::: GIVEN DATA
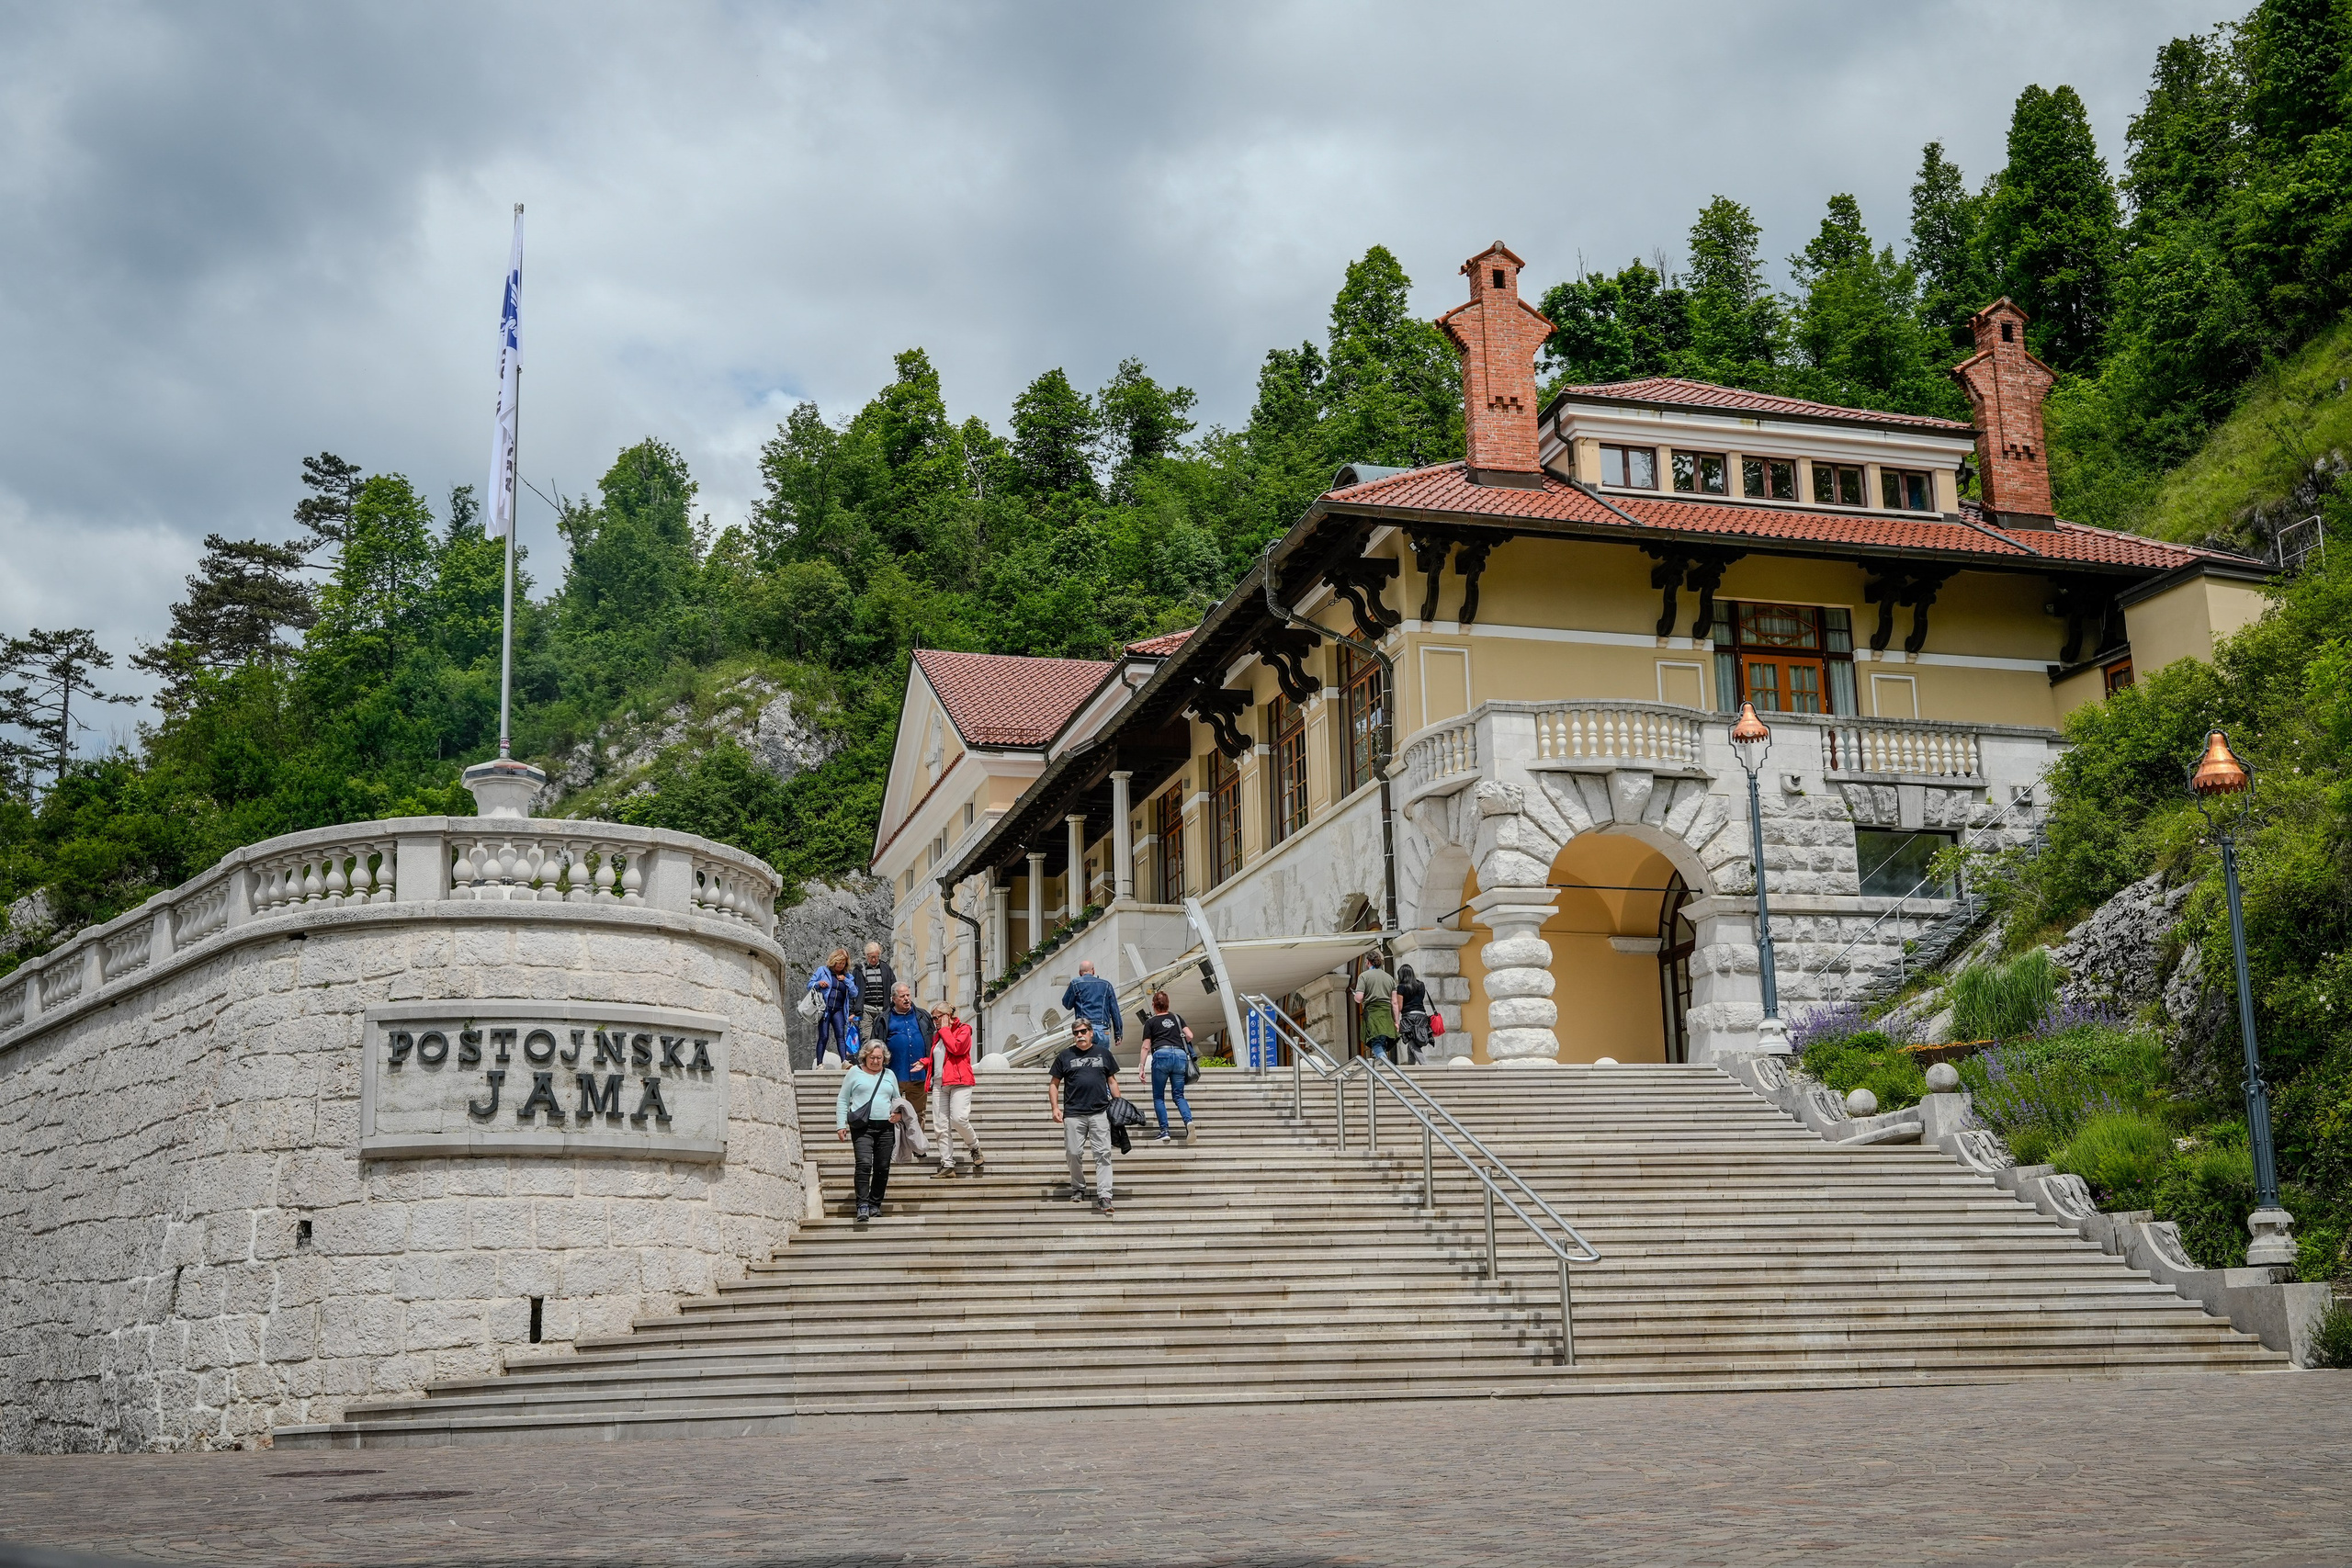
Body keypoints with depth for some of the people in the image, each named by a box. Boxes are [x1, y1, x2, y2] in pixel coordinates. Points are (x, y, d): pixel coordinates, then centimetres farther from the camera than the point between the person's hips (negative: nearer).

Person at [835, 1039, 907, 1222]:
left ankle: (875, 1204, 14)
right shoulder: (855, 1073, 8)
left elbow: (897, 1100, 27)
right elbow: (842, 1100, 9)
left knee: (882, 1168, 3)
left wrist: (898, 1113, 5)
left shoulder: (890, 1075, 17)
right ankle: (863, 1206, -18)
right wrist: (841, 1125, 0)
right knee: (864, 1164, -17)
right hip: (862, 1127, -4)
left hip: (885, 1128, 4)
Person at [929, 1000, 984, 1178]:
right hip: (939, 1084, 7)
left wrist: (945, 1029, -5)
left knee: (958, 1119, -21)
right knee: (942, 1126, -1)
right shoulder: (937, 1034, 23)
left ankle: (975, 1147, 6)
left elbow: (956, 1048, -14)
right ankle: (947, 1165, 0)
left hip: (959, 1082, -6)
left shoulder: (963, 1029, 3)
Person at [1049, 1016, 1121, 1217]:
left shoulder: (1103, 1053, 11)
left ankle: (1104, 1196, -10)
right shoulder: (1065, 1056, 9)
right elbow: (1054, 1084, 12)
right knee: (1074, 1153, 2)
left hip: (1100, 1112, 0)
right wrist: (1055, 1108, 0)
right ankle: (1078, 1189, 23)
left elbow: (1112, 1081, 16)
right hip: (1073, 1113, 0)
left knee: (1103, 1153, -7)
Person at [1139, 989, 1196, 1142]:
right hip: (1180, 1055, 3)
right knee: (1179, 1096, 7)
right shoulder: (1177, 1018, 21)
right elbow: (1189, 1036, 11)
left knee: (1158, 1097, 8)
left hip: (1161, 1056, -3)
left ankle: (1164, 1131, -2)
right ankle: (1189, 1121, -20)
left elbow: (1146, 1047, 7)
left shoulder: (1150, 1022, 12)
::::::
::: GIVEN DATA
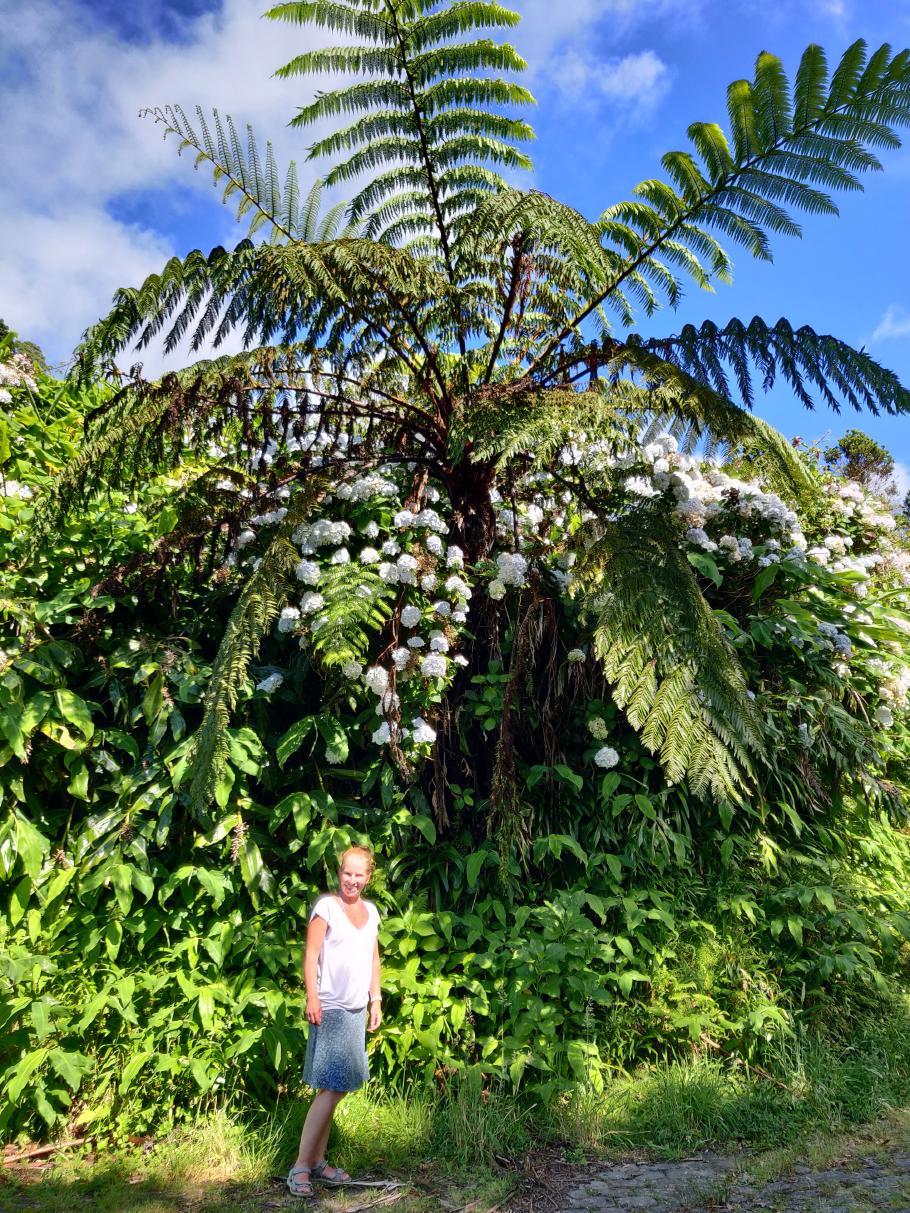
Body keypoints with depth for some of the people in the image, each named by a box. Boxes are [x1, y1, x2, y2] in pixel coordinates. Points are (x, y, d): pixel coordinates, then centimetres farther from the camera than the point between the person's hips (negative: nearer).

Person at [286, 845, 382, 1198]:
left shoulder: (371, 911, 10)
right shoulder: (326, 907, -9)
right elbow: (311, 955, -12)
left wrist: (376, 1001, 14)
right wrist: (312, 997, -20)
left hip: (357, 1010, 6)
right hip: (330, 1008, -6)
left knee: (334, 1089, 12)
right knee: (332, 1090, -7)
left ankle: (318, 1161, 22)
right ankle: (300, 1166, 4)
::::::
Select and copy every line of the entries that contains the word "shoulder", matching case exactly.

right shoulder: (855, 1073, 8)
left shoulder: (890, 1075, 17)
right shoulder: (937, 1034, 23)
left shoulder: (963, 1029, 3)
left shoulder: (1103, 1053, 11)
right shoulder: (1065, 1056, 9)
right shoulder: (1177, 1018, 21)
left shoulder: (1150, 1022, 12)
left shoulder: (371, 911, 10)
right shoulder: (326, 907, -9)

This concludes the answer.